Aufgaben des Landtags

Das Wiesbadener Stadtschloss - Foto: H. Heibel

Im Landtag diskutieren die Abgeordneten Fragen und Themen, die das Land Hessen und seine Bürgerinnen und Bürger betreffen. Er ist ein Forum für Vorschläge, Debatten, Lösungsansätze und Abstimmungen.

Der Landtag vertritt die Interessen der Bevölkerung und führt ihren politischen Willen aus. Die Bürgerinnen und Bürger sind eingeladen, sich in den öffentlichen Plenarsitzungen über die Positionen ihrer Volksvertreter/-Innen und über den aktuellen Stand von Gesetzesvorhaben zu informieren.

Was sind die zentralen Aufgaben des Landtags?

1.)  Er wählt Menschen in verschiedene Ämter zum Beispiel in das des Ministerpräsidenten

2.)  er entwirft und erlässt Gesetze

3.)  und er bestätigt und kontrolliert die Landesregierung.

 

Der Landtag wählt

Zu Beginn der Legislaturperiode wählen die Landtagsabgeordneten den Landtagspräsidenten. Die Wahl des Ministerpräsidenten erfolgt ebenso durch die Abgeordneten wie auch die Wahl des Präsidenten des Landesrechnungshofes. Ferner wählen die Abgeordneten zum Beispiel einen Datenschutzbeauftragten, die Mitglieder des Richterwahlausschusses oder die hessischen Mitglieder der Bundesversammlung. Über die Besetzung zahlreicher Ämter wird somit direkt im Landtag entschieden.

Der Landtag ist gesetzgebende Gewalt

Der Landtag erlässt Gesetze, die für alle Bürgerinnen und Bürger verbindliche Regeln, Rechte und Pflichten des Zusammenlebens festlegen. Abgeordnete überprüfen die Notwendigkeit neuer Gesetze oder von Gesetzesänderungen. In der Regel werden neue Gesetzentwürfe zweimal öffentlich in der Plenarsitzung diskutiert, bevor die Abgeordneten darüber abstimmen. Nach der endgültigen Beschlussfassung beurkundet der Landtagspräsident das Gesetz und übermittelt es an die Landesregierung. Abschließend wird das fertige Gesetz im Hessischen Gesetz- und Verordnungsblatt verkündet.

Der Landtag kontrolliert die Landesregierung

Die Abgeordneten werden unmittelbar von den Wahlberechtigten gewählt und repräsentieren somit den Willen des Wahlvolkes. Sie sind die Gesetzgebungsgewalt (Legislative) und die Regierung ist verpflichtet, ihre Beschlüsse auszuführen (Exekutive).

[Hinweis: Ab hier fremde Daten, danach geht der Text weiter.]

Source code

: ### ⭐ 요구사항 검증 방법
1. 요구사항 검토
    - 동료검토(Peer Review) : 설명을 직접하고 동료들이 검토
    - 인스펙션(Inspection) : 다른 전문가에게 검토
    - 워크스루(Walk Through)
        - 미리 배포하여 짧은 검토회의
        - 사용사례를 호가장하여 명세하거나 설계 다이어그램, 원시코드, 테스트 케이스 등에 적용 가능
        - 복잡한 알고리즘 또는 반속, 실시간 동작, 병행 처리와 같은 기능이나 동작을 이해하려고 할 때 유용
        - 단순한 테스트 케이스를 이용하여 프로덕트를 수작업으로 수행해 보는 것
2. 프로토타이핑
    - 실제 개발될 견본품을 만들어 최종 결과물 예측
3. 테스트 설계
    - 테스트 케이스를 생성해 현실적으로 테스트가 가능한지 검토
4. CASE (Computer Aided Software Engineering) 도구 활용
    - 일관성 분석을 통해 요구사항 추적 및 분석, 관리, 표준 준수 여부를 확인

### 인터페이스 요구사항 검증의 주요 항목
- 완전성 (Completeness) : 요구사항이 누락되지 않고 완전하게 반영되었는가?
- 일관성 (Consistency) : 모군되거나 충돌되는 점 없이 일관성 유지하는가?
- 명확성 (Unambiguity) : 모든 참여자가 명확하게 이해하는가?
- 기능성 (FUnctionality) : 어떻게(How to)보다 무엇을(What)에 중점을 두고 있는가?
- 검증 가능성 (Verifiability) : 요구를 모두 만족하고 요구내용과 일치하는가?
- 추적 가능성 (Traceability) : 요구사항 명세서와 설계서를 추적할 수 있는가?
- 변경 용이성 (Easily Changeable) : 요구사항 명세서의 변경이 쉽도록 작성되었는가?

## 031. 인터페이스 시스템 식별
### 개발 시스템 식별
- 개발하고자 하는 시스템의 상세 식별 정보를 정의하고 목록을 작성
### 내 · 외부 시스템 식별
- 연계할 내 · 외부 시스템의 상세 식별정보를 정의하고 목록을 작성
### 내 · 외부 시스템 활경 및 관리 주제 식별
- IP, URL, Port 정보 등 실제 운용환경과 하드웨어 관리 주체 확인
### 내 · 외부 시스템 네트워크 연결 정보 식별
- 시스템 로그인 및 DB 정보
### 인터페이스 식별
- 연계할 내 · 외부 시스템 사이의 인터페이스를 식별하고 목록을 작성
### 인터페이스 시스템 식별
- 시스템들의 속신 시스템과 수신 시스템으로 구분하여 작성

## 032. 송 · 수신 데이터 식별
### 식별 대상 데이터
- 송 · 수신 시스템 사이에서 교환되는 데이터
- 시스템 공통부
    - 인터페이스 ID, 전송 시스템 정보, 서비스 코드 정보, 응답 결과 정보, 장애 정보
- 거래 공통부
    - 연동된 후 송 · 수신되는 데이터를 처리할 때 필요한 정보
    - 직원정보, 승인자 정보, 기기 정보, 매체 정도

Die Kontrolle der Landesregierung ist geregelt: Die Landesregierung muss in regelmäßigen Abständen und auf Verlangen der Abgeordneten Auskunft über bestimmte Sachverhalte geben. Die Abgeordneten analysieren diese Berichte und reagieren darauf. Für die Kontrolle gibt es verschiedene parlamentarische Instrumente. Diese nennt man Initiativen. Initiativen können die Regierung zum Handeln auffordern oder zwingen. Diese Kontrolle gewährleistet die Gewaltenteilung.

 

Der Weg eines Gesetzes

Der Landtag ist Impulsgeber für neue politische Entwicklungen

Der Landtag kann neue politische Positionen,  die bisher im politischen Leben der Bundesrepublik so noch nicht vorhanden sind, auf Landesebene testen. So kann er neue Akzente setzen und  Entwicklungen anregen. Dabei nimmt er für die Bundesebene oft eine Vorreiterrolle ein und erprobt z. B. neue Gesetze zunächst auf Landesebene. Der Hessische Landtag hat zum Beispiel durch die Verabschiedung des weltweit ersten Datenschutzgesetzes ein neues Politikfeld erschlossen. Das kam gut an und wurde dann von weiteren Bundesländern übernommen. Auch bei der Erprobung neuer parteipolitischer Zusammenarbeit können Landtage Vorbild sein. In Hessen beteiligten sich zum Beispiel 1985 erstmals Bündnis 90/DIE GRÜNEN an der Regierung.